La rilevazione di una scossa tellurica di 6.3 gradi della scala Richter, inizialmente ricondotta a un terremoto, con epicentro nelle province settentrionali della Corea del Nord – quelle confinanti con la Russia Asiatica, oltre che con la Cina – hanno annunciato al mondo che Pyongyang prosegue nella sperimentazione di ordigni nucleari.

Dopo sole 24 ore, la TV statale coreana ha confermato l’avvenuto esperimento sotterraneo (il sesto della nazione guidata dal dittatore Kim Jong-un), comunicando che, stavolta, la detonazione riguardava una bomba all’idrogeno da utilizzarsi per armare la testata di un supermissile intercontinentale.

Già nel gennaio 2016, la TV coreana aveva annunciato la sperimentazione di una bomba H, ma la notizia era stata accolta come una “boutade”, in Occidente.

La Corea del Nord, quindi, non ferma affatto, né rettifica la sua linea provocatoria contro gli “stati capitalistici” vicini (Corea del Sud e Giappone) e, soprattutto, verso gli Stati Uniti, dopo che, solo cinque giorni fa, un missile lanciato da una base a est della capitale Pyongyang, ha attraversato lo spazio aereo giapponese ed è finito in mare, sia pur disintegrandosi in tre pezzi.

Ciò, secondo il diritto internazionale, costituisce già un atto di guerra contro il Giappone, anche se il quinto di una serie che potrebbe continuare all’infinito.

Tale missile, tuttavia, secondo alcune analisi, sarebbe stato il primo in grado di trasportare una testata nucleare e, quindi, l’esplosione attuale rappresenta la naturale evoluzione di una linea aggressiva che sembra portare direttamente ad un attacco missilistico nucleare da parte di Pyongyang.

Reazioni della comunità internazionale

Il Giappone che, dopo l’azione missilistica del 28 agosto, si trova già in stato di “allarme rosso”, ha rilevato che la detonazione è dieci volte più forte della precedente e cinque volte più distruttiva della bomba al plutonio lanciata dagli USA il 9 agosto 1945 su Nagasaki.
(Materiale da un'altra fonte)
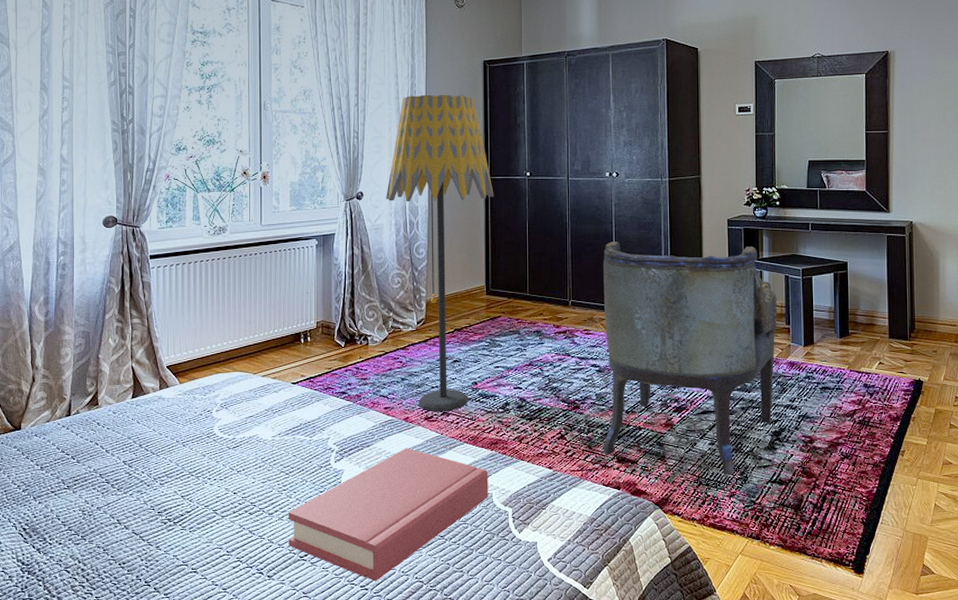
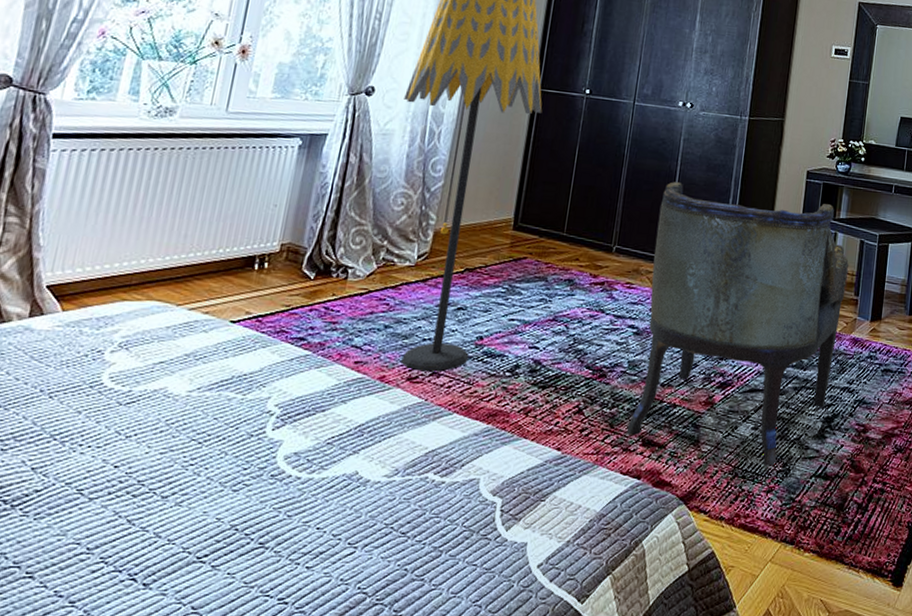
hardback book: present [288,448,488,582] -> none [182,415,479,593]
Il premier Abe ha quindi definito l’esperimento “assolutamente inaccettabile” per la sicurezza del paese.

Se all’indomani del lancio missilistico di cinque giorni fa, l’unico paese ancora formalmente alleato con Kim Jong-un, e cioè la Cina Popolare – con tutta probabilità, colei che ha fornito a Pyongyang la tecnologia nucleare necessaria per entrare nel “club atomico” – si era limitata a criticare l’azione militare, invitando le parti in causa all’autocontrollo, ora Pechino ha “condannato con forza” la nuova alzata di muscoli nord coreana.

Il presidente cinese Xi Jinping, inoltre, si è incontrato con Vladimir Putin, a latere della riunione tra i paesi del BRICS (le economie emergenti di Brasile, India, Cina, Russia e Sudafrica) che si sta tenendo a Xian ed ha concordato con il Presidente russo la necessità di perseguire l’obiettivo della denuclearizzazione della penisola coreana, mantenendo relazioni di comunicazioni e di coordinamento tra loro.

La Corea del Sud ha alzato il suo stato di allarme e ha dichiarato l’intenzione di chiedere ulteriori aiuti militari agli Stati Uniti, annunciando, altresì, di voler presentare al più presto al Consiglio di sicurezza dell’ONU, la richiesta di ulteriori sanzioni nei confronti di Pyongyang.

Trump sconta le contraddizioni della sua politica transpacifica

Anche gli Stati Uniti hanno annunciato di presentare analoga richiesta al consiglio di sicurezza; per il resto, tuttavia, le reazioni del presidente Trump sono state scomposte come suo costume ma affidate a un semplice tweet, dove si definisce la Corea del Nord “uno Stato canaglia”, con il quale il dialogo non funziona, perché capisce solo la forza.

Donald Trump ha però convocato sulla questione il Consiglio di sicurezza nazionale, le cui decisioni non sono ancora state diffuse. Ha inoltre dichiarato che Pyongyang sta diventando fonte di serio imbarazzo per la Cina che non riesce a tenerla sotto controllo.

In realtà, a nostro parere, l’imbarazzo è tutto del Presidente statunitense, che si è fatto eleggere grazie a una campagna elettorale protezionista nei confronti dell’economia cinese e ha continuato, in questi otto mesi a provocare Pechino in ogni modo. Poi è riuscito anche a mettere in crisi le sue relazioni con Putin – che sembravano ottime – ed anche con l’ Unione Europea. Oggi, tra le superpotenze, gli Stati Uniti sono quelli più isolati diplomaticamente mentre il mondo rischia un conflitto nucleare.